### USING THE INFORMATION
- A) Translate this sentence from the passage on systems into Spanish: "Systems should be approached at the level of organisms."
- B) Print the part of the passage on systems that runs from "Interdependence of plants" to "rabbits into Australia.", word for word.
- C) In the passage on systems, by what grade should students understand the interdependence of plants and animals in communities?

### READING PASSAGE
- - -

Systems

Students should understand that systems are artificial constructions created by people for certain purposes -- to gain a better understanding of the natural world or to design an effective technology.

Understanding the construct of a system entails identifying and defining its boundaries, identifying its component parts, identifying the interrelations and interconnections among the component parts, and identifying the inputs and outputs of the system.

Systems should be embedded in life science learning at the three grade levels in the following ways:

Grade 4

Systems should be approached at the level of organisms. Students should have broad and rich acquaintance with structure/function relationships as a precursor to a more thorough knowledge of organ systems by grade 8. Understanding examples of food chains and interdependencies among organisms, say, within an aquarium, are precursors to understanding complex systems.

Grade 8

Students should understand that an organism is made up of organ systems that have structure/function adaptations and interconnections among other organ systems.

Interdependence of plants and animals in communities should be understood by grade 8: plants consumers decomposers. Students should be able to explain specific examples such as purple loose-strife replacing cattails and the effects of the introduction of rabbits into Australia.

Disease and health should be understood in systems terms. If a part of a system is put out of kilter by disease, for example, the whole system is affected. Taking drugs or smoking by an individual may have an impact on another system (organism); for example, secondary smoking effects on children of smoking parents or fetal damage from drugs. A measles vaccine taken by an individual, or not taken, affects the whole population of a region or further, depending on migration patterns. If a specific animal or plant population becomes unhealthy (for example, fish poisoned, raccoons diseased, or species of grass infected by virus), the food chain and, therefore, the rest of the community are affected.

Grade 12

Ecosystems should be understood in their full complexity, including interrelationships of plants and animals with one another as well as with the physical components of a system. Students also need to recognize the effects of human activity on ecosystems and the limitations on human activity imposed by natural systems.

- - -

Camera calibration data
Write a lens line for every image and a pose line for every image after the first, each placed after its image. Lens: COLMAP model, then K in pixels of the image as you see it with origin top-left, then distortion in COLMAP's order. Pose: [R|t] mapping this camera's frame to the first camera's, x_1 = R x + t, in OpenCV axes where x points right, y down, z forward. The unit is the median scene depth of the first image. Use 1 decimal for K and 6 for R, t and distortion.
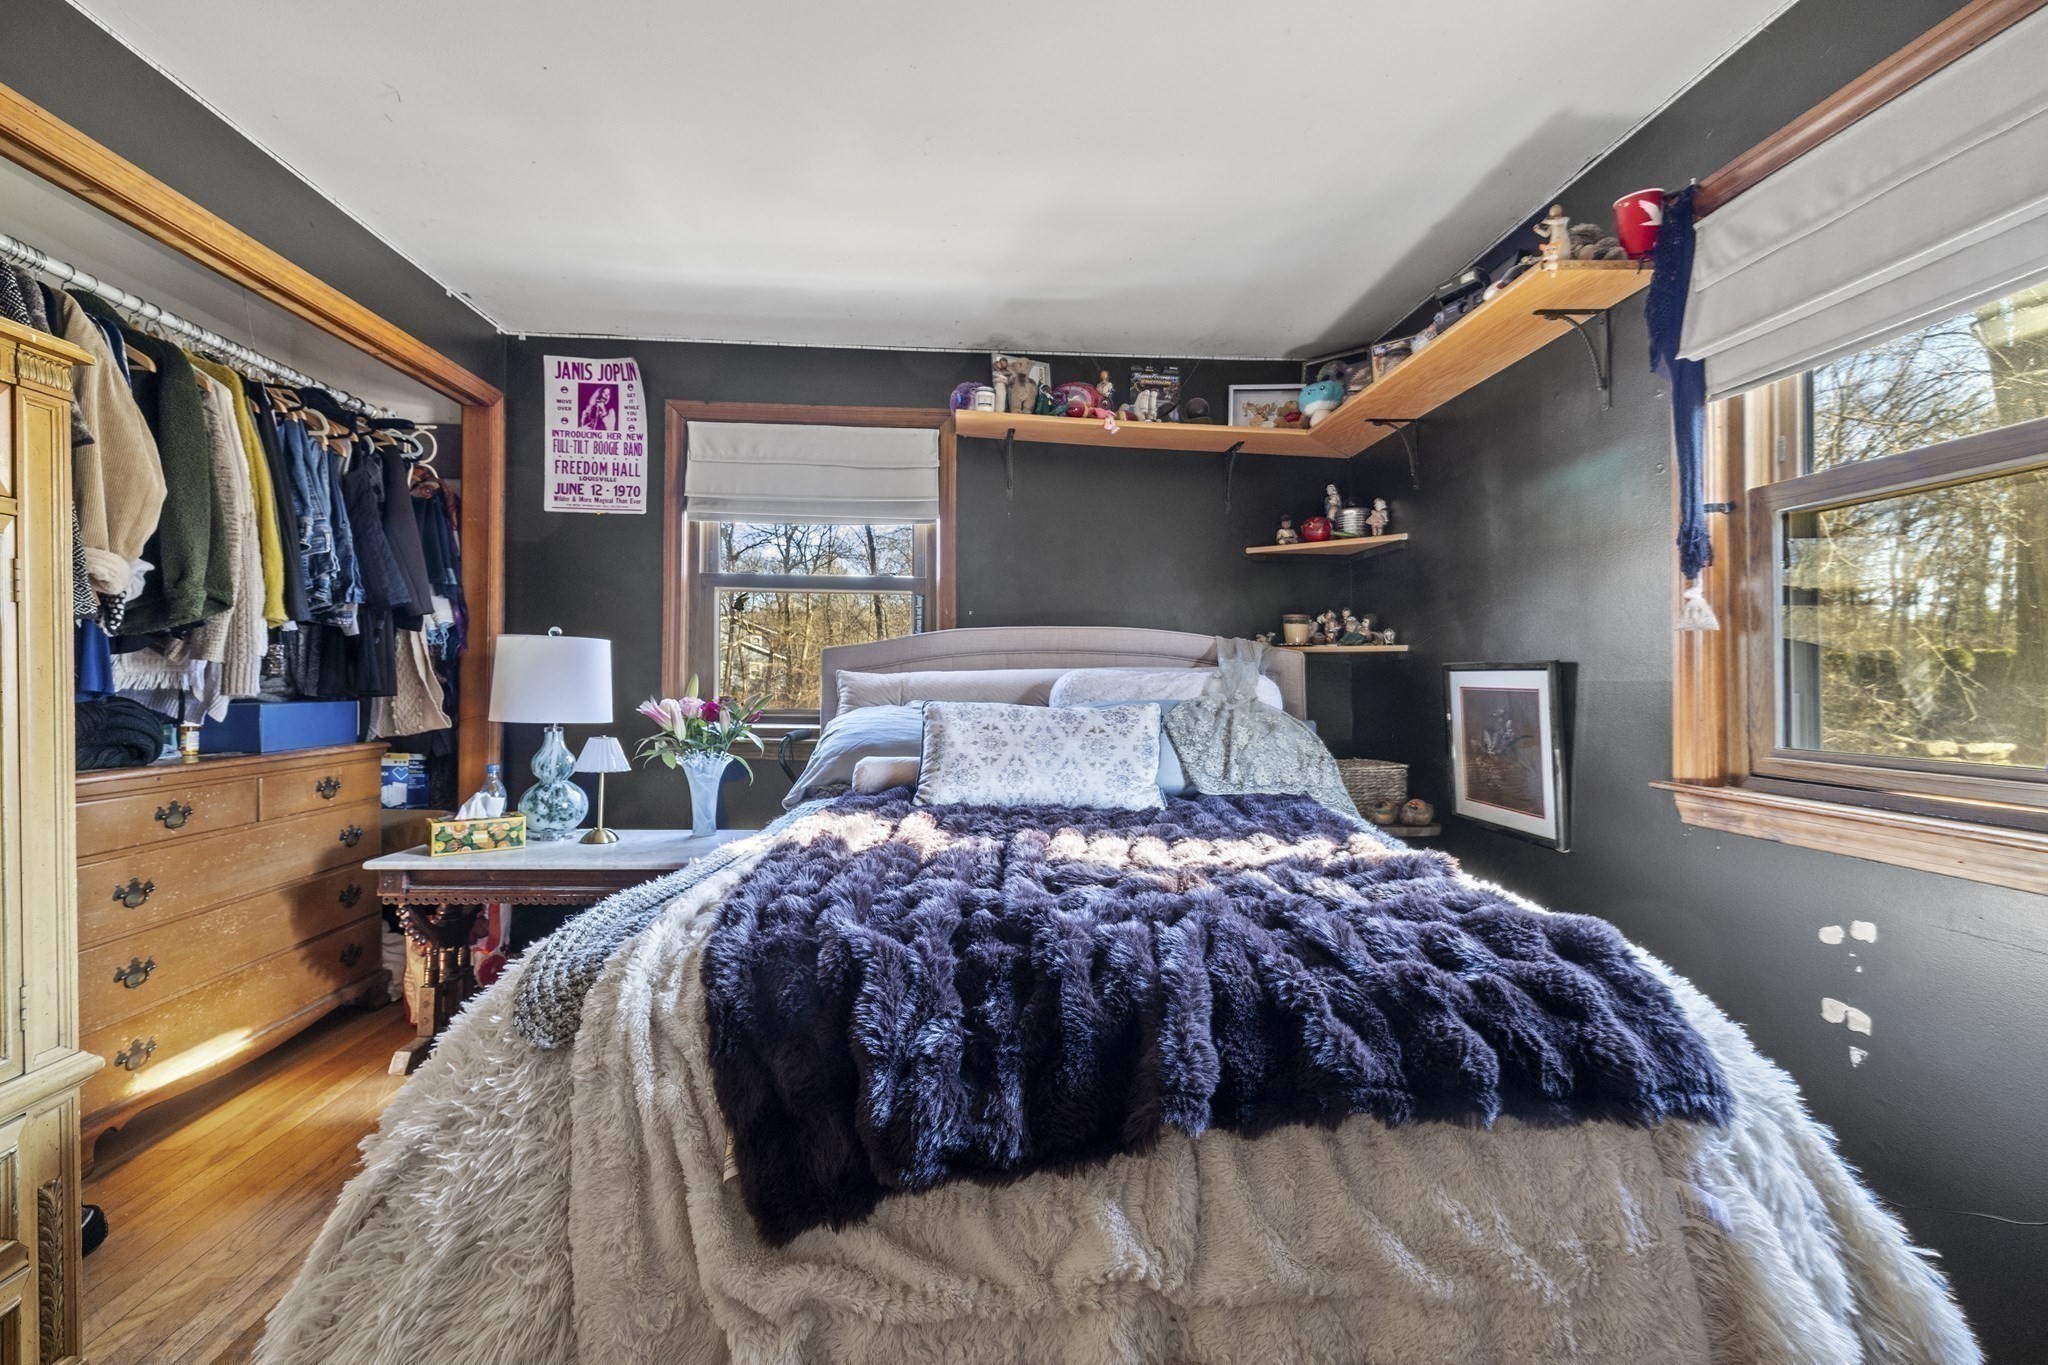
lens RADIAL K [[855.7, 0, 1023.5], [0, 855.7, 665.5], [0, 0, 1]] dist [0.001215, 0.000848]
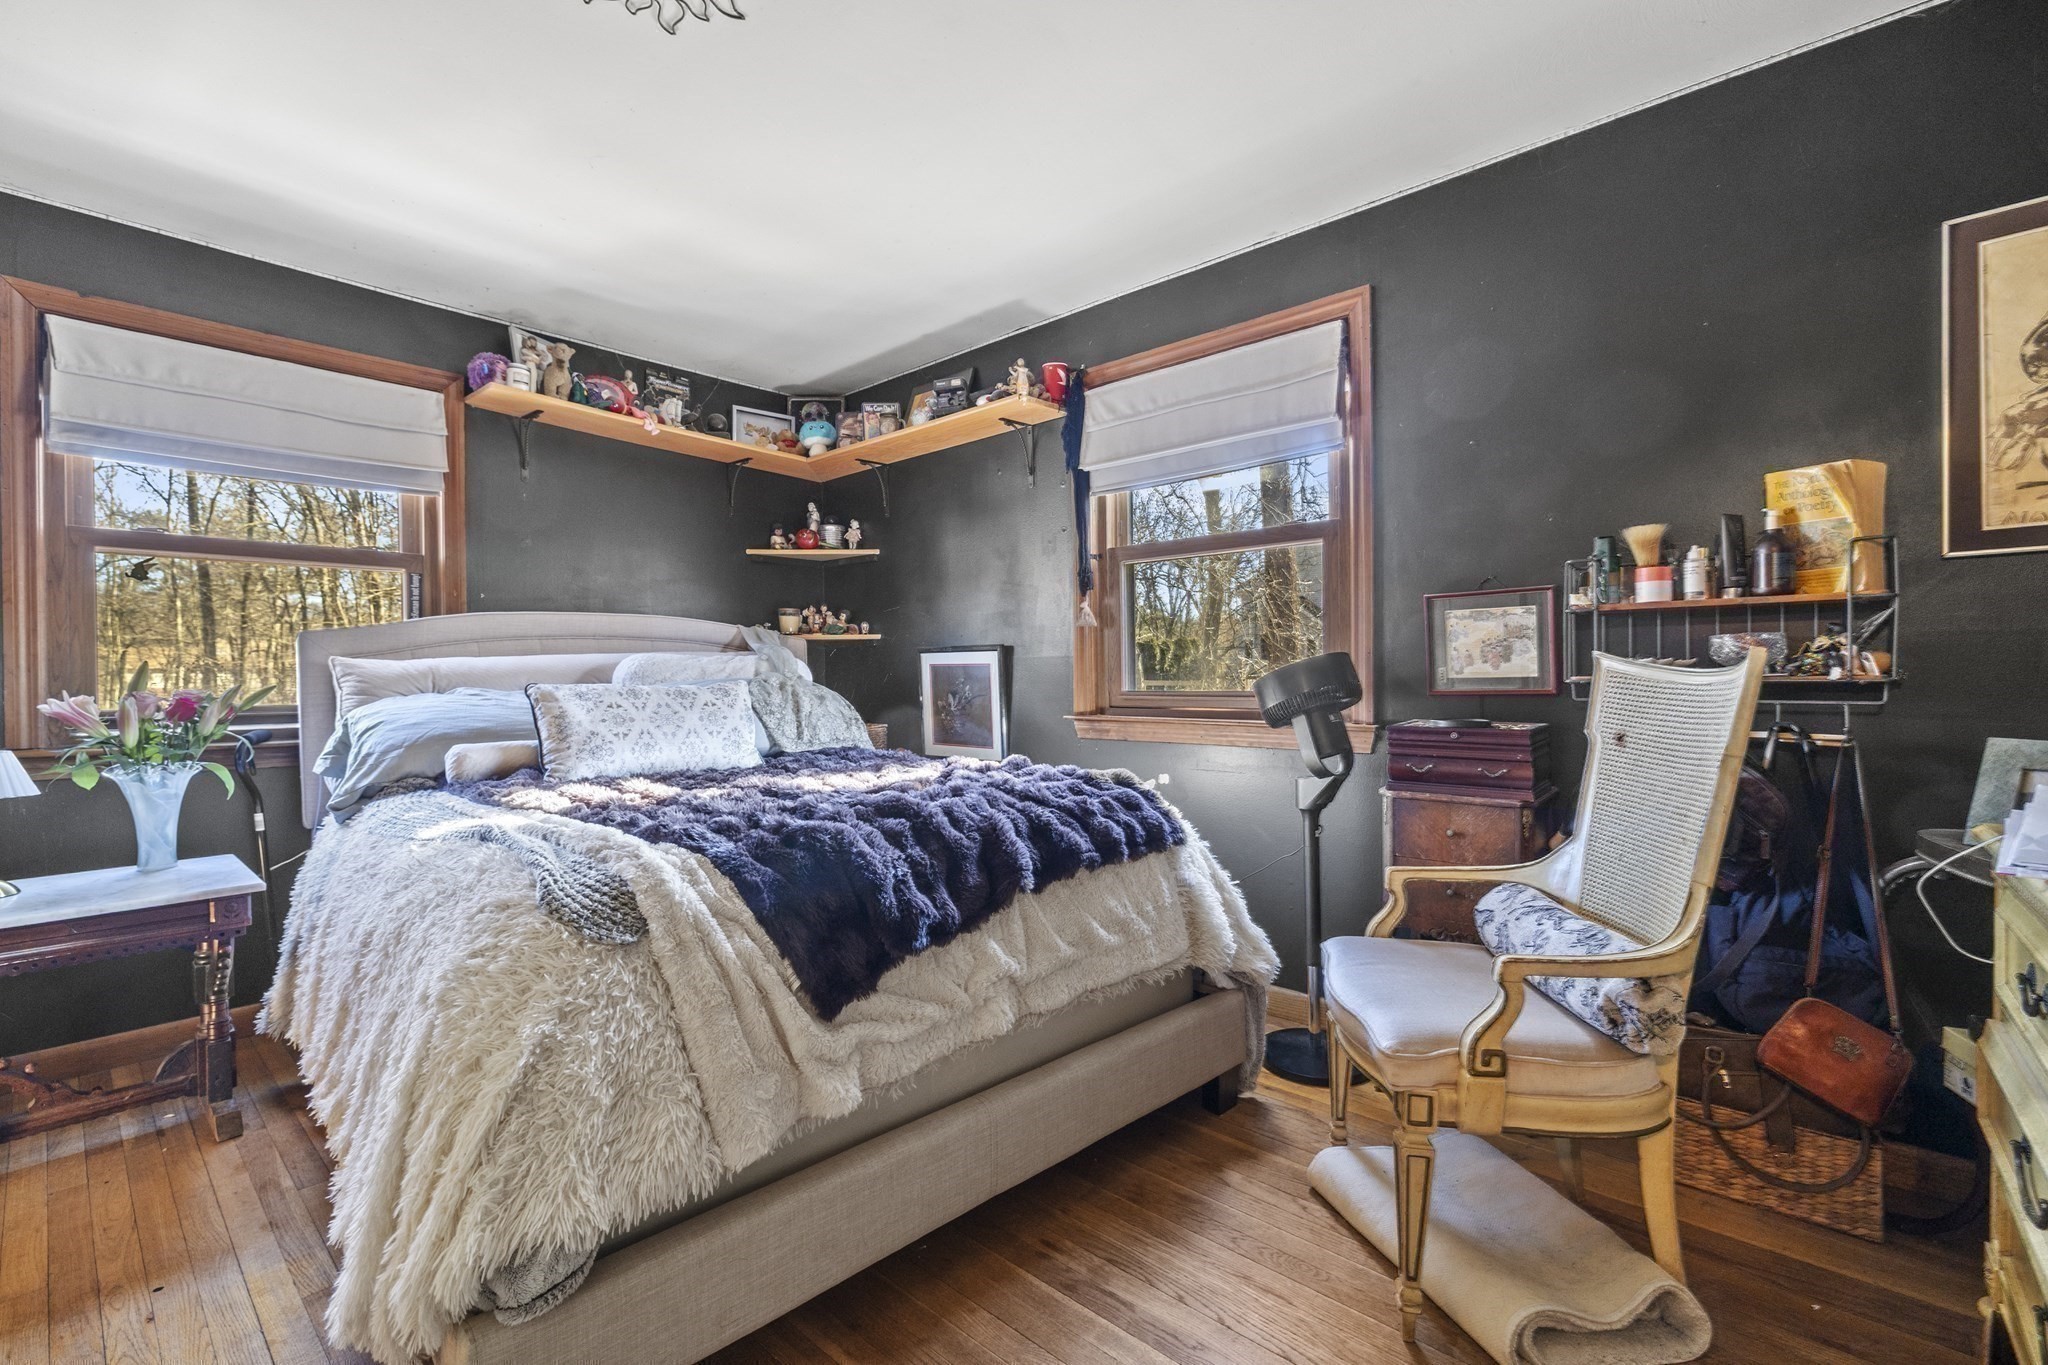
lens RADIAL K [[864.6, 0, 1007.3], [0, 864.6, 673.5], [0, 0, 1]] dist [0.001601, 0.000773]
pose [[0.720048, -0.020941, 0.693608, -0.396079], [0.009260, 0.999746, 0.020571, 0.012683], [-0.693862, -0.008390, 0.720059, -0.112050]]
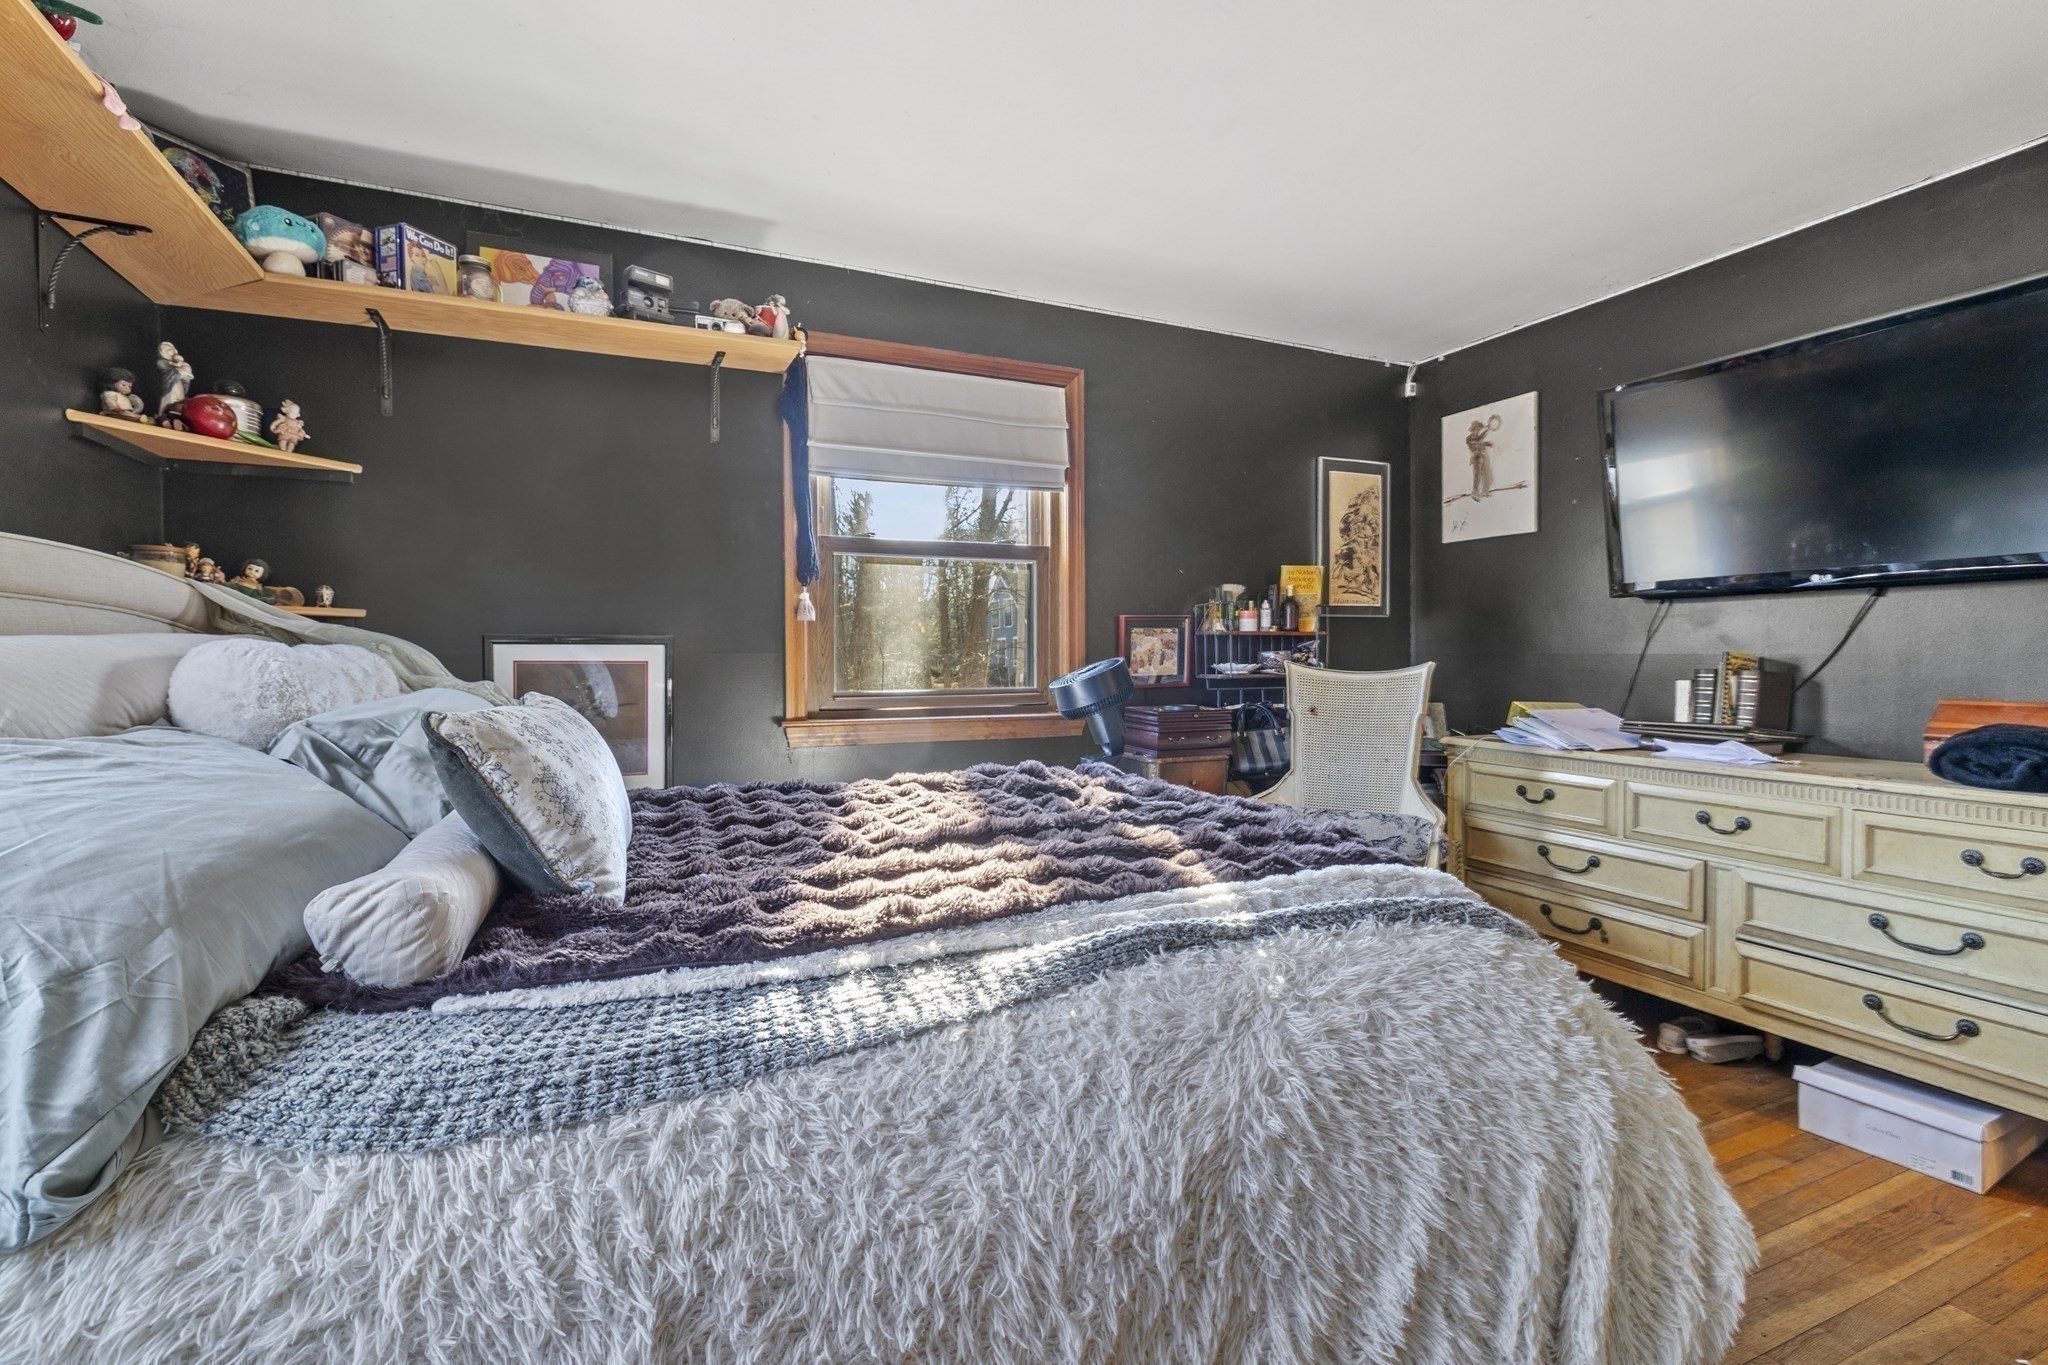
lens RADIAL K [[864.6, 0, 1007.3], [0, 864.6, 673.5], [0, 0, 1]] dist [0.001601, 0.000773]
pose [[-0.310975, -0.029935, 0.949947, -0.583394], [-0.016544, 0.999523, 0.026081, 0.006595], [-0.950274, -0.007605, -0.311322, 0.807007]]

- - -

### TASK RESULTS
- A) Los sistemas deben abordarse a nivel de los organismos.

- B)
Interdependence of plants and animals in communities should be understood by grade 8: plants consumers decomposers. Students should be able to explain specific examples such as purple loose-strife replacing cattails and the effects of the introduction of rabbits into Australia.

- C) By grade 8.